Good fishing to you,

doug


----------



## Smallmouth Crazy (Apr 4, 2006)

Barney said:


> Here is the truth about this giant pike...
> 
> Hi xx:
> 
> ...


North America, Ireland, or Canada that is one monster fish!!! geez to come up and take out a 36" Pike is incredible, Thanks for the info.


----------



## Barney (Jun 4, 2007)

The part about grabbing the 36" pike is not true


----------



## Smallmouth Crazy (Apr 4, 2006)

So the pic is a fake or the pike in the pic isnt quite 36"


----------



## 1badmthrfisher (Apr 4, 2005)

Pike will DEFINITELY try to eat other pike.. i have been to canada several times and have caught some trophy fish... I had a 40+ inch fish take a swipe at a fish easily in the mid 30 range..... Pike are
amazing fish.


----------



## Barney (Jun 4, 2007)

The picture of the pike eating the pike is fake.
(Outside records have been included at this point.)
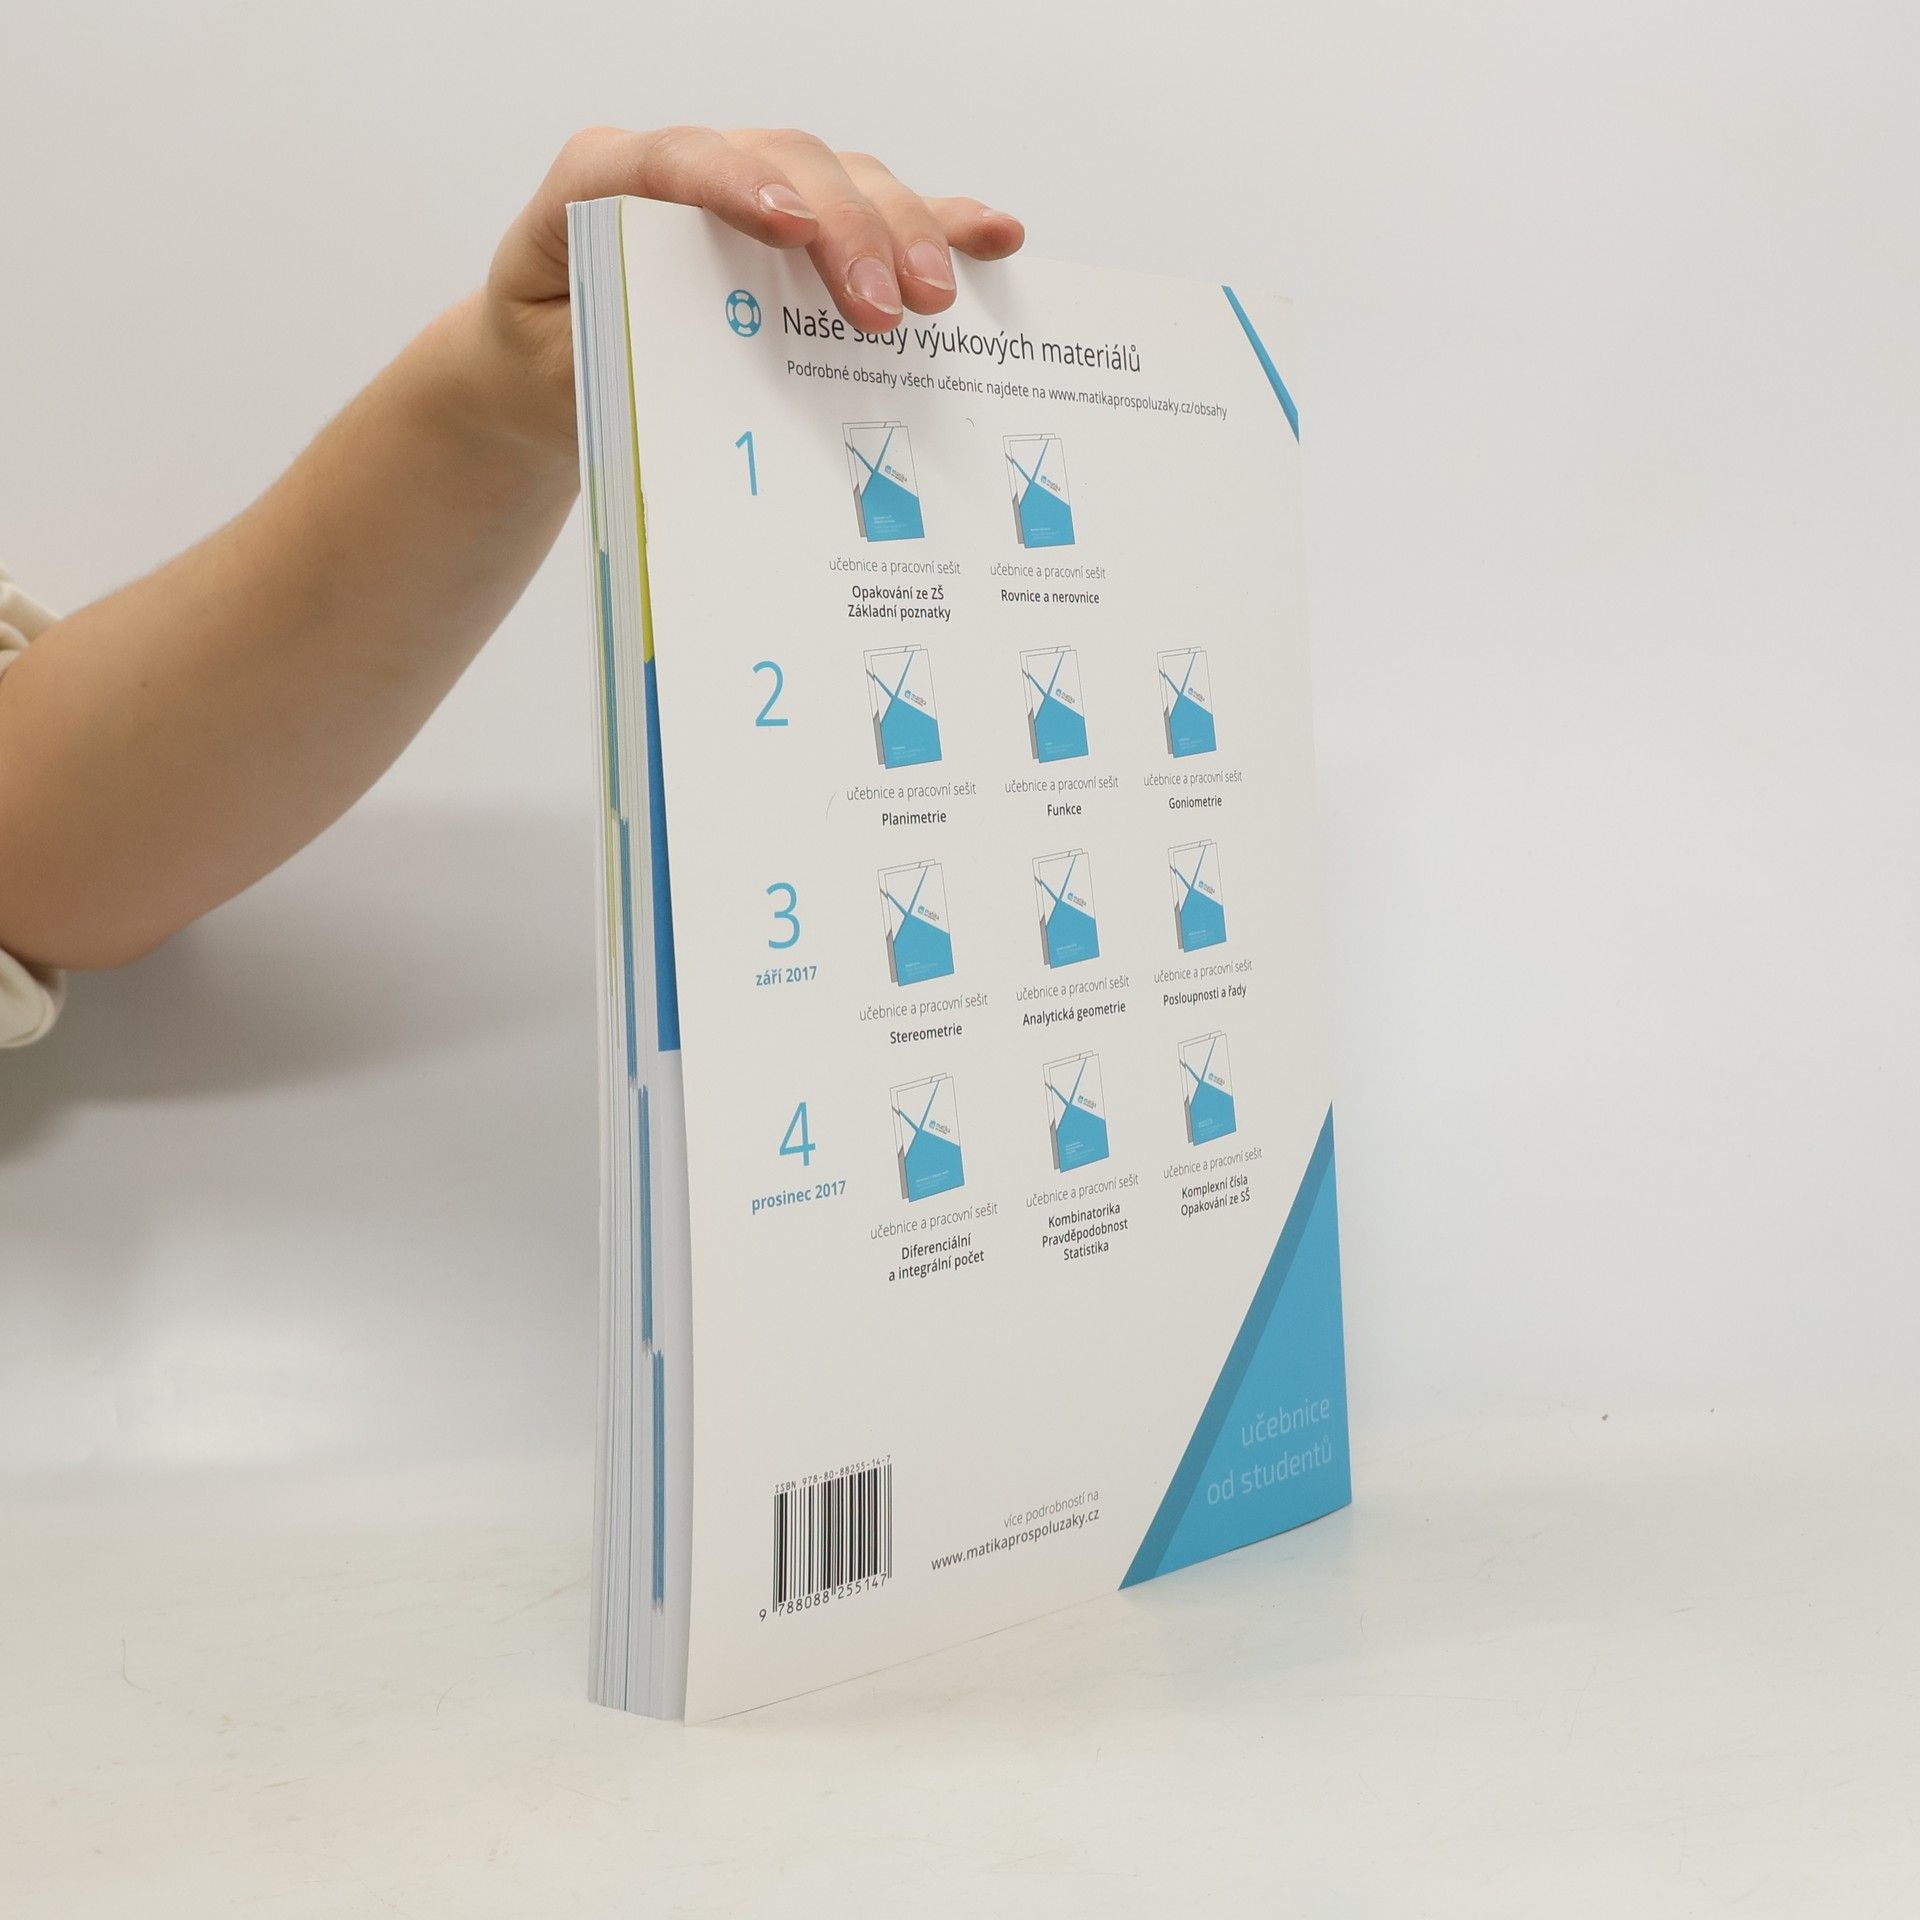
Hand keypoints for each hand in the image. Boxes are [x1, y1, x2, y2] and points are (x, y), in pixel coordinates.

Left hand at [468, 125, 1024, 451]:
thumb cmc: (551, 359)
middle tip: (885, 309)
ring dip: (900, 230)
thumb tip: (687, 363)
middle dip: (846, 227)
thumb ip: (607, 353)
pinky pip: (878, 214)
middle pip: (785, 160)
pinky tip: (994, 237)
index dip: (739, 180)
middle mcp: (687, 169)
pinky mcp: (803, 231)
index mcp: (601, 184)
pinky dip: (939, 223)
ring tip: (935, 300)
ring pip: (842, 177)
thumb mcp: (554, 370)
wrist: (547, 364)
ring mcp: (755, 192)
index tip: (793, 226)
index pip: (672, 159)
The other two pictures of the pike are real.
The real pictures are taken by Jen Eggars of an Irish caught pike (you have seen his writings on pike in In-Fisherman). My info comes straight from Doug Stange.


----------



## Weatherby (May 27, 2005)

This fish was also featured in an article earlier this year in Esox Angler/The Next Bite Magazine.


----------